**JOB ITEM**
Recast every line of the records below as a numbered list, omitting blank lines and the pictures.
------------------------
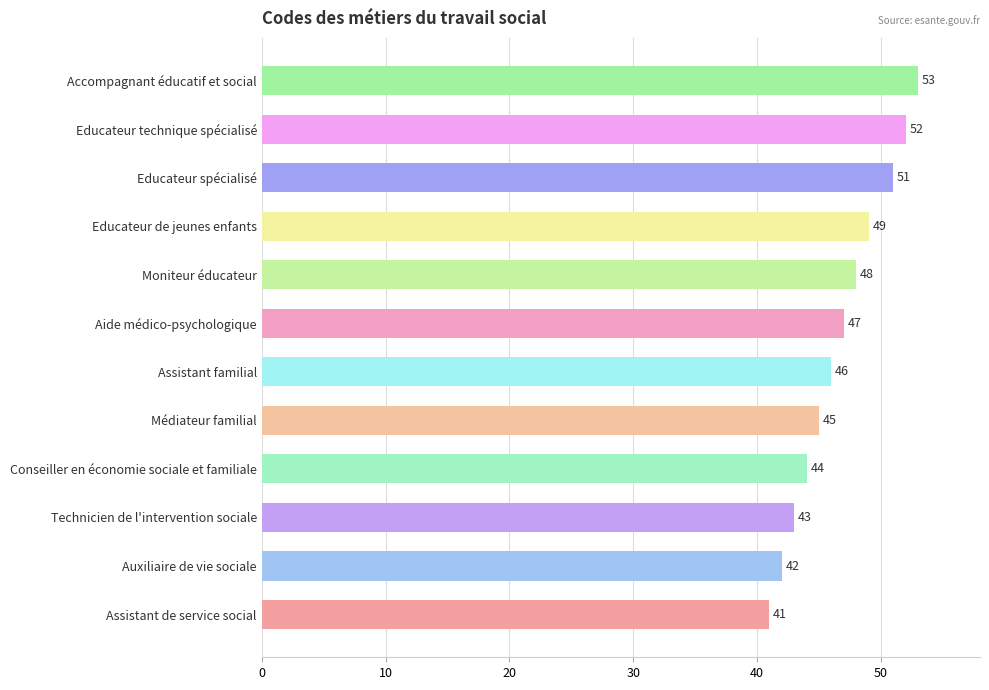

Reading bottom to top, transcribe all the data shown in this chart.

Assistant de service social=41	Auxiliaire de vie sociale=42	Technicien de l'intervention sociale=43	Conseiller en économie sociale et familiale=44	Médiateur familial=45	Assistant familial=46	Aide médico-psychologique=47	Moniteur éducateur=48	Educateur de jeunes enfants=49	Educateur spécialisé=51	Educateur technique spécialisé=52	Accompagnant éducatif et social=53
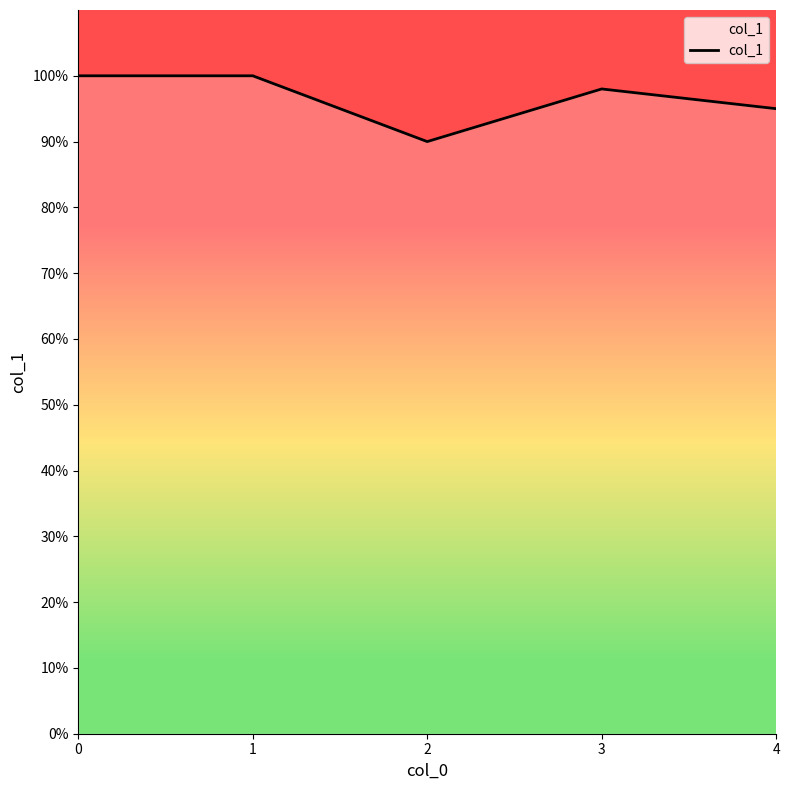

True or false: the data shows 1.8 at 1.

False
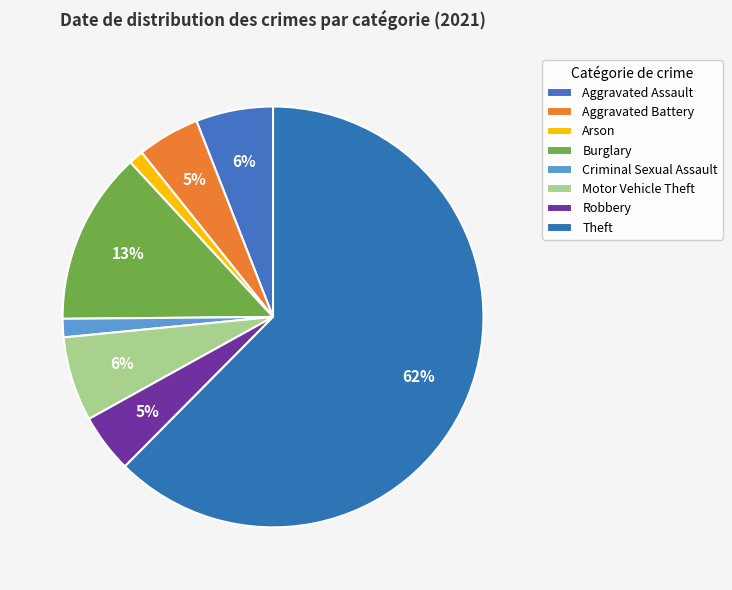

Count the number of slices in the pie.

8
------------------------
**REPLY TO THE TASK**
1. Reading bottom to top, transcribe all the data shown in this chart.
2. Assistant de service social=41	Auxiliaire de vie sociale=42	Technicien de l'intervention sociale=43	Conseiller en économie sociale et familiale=44	Médiateur familial=45	Assistant familial=46	Aide médico-psychologique=47	Moniteur éducateur=48	Educateur de jeunes enfants=49	Educateur spécialisé=51	Educateur technique spécialisé=52	Accompagnant éducatif et social=53
3. True or false: the data shows 1.8 at 1.
4. False
5. Count the number of slices in the pie.
6. 8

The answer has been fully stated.